Partnering with energy management specialist Schneider Electric, Christie Spaces is set to provide the data facilities in its new $4.5 million Brisbane coworking site, Common Ground at 240 Queen Street.

It is also rolling out the technology, known as edge computing, across all their locations in Sydney, Melbourne and Adelaide.

Edge computing involves processing data closer to where it is generated and captured, to dramatically improve the speed, capacity and security of data-intensive business operations.

Fintech, software and creative production companies would need to use edge computing facilities.
Fintech, software and creative production companies would need to use edge computing facilities.

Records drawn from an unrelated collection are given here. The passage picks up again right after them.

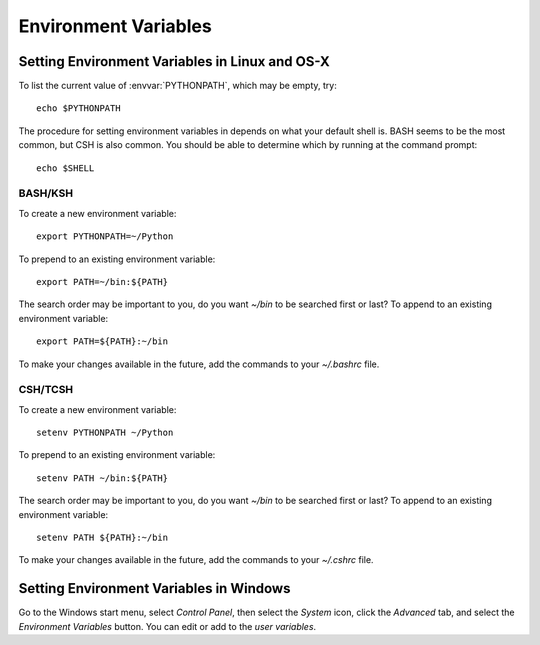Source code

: .. _environment-variables:

*********************
Environment Variables
*********************

.. envvar:: HOME

  The user's home directory. On linux, :envvar:`~ <HOME>` is shorthand for :envvar:`HOME`.

.. envvar:: PATH

  The list of directories searched to find executable programs

.. envvar:: PYTHONPATH

  The list of directories that is added to Python's standard search list when
  importing packages and modules

.. envvar:: MPLCONFIGDIR

  This is the directory used to store user customizations to matplotlib, as
  well as some caches to improve performance. If :envvar:`MPLCONFIGDIR` is not
  defined, :file:`{HOME}/.matplotlib` is used by default.
   
.. _setting-linux-osx-environment-variables:

Setting Environment Variables in Linux and OS-X
===============================================

To list the current value of :envvar:`PYTHONPATH`, which may be empty, try::

  echo $PYTHONPATH

The procedure for setting environment variables in depends on what your default
shell is. BASH seems to be the most common, but CSH is also common. You
should be able to determine which by running at the command prompt::

  echo $SHELL
  

BASH/KSH
--------

To create a new environment variable::

  export PYTHONPATH=~/Python

To prepend to an existing environment variable::

  export PATH=~/bin:${PATH}

The search order may be important to you, do you want `~/bin` to be searched
first or last? To append to an existing environment variable::

  export PATH=${PATH}:~/bin

To make your changes available in the future, add the commands to your
`~/.bashrc` file.


CSH/TCSH
--------

To create a new environment variable::

  setenv PYTHONPATH ~/Python

To prepend to an existing environment variable::

  setenv PATH ~/bin:${PATH}

The search order may be important to you, do you want `~/bin` to be searched
first or last? To append to an existing environment variable::

  setenv PATH ${PATH}:~/bin

To make your changes available in the future, add the commands to your
`~/.cshrc` file.

.. _setting-windows-environment-variables:

Setting Environment Variables in Windows
========================================

Go to the Windows start menu, select `Control Panel`, then select the `System`
icon, click the `Advanced` tab, and select the `Environment Variables`
button. You can edit or add to the `user variables`.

Image: Supplied

Software company Data Revolution Technologies is one of the tenants at the new Brisbane venue which will use the technology.

Director Benjamin Banks said the new on-site capabilities support the company’s innovation development, including its Touch Wallet, a cryptocurrency wallet that allows real-world payments via smartphone.

“Working in research and innovation, the sheer size and speed of data collected in our business process can strain even the most secure network infrastructure,” he said.

“Working with Christie Spaces to use their new edge computing capabilities supplied by Schneider Electric has given us faster, more reliable internet, with no competition for bandwidth.”

Christie Spaces’ national brand manager Fusun Batey said its new facilities cater to the growing technological needs of modern, data-reliant businesses.

“We now provide data centres on-site, allowing clients to discontinue telco contracts and experience uncontended bandwidth,” she said.

“We have attracted many new markets with more sophisticated data needs, such as app developers, video production, animation, design, data analytics and beyond.

“Christie Spaces members will be among the first shared workspace tenants in Australia to leverage this high-end IT infrastructure on demand and reduce their risk profile, especially in data reliant industries.”

Schneider Electric’s IT division and strategic segments vice president Joe Craparotta said edge computing was becoming a “business necessity” for many emerging technology companies.

“More Australian businesses, like those involved in creative production, fintech, research or software development, need to access quickly large data loads, while ensuring security and cost effective solutions,” he said.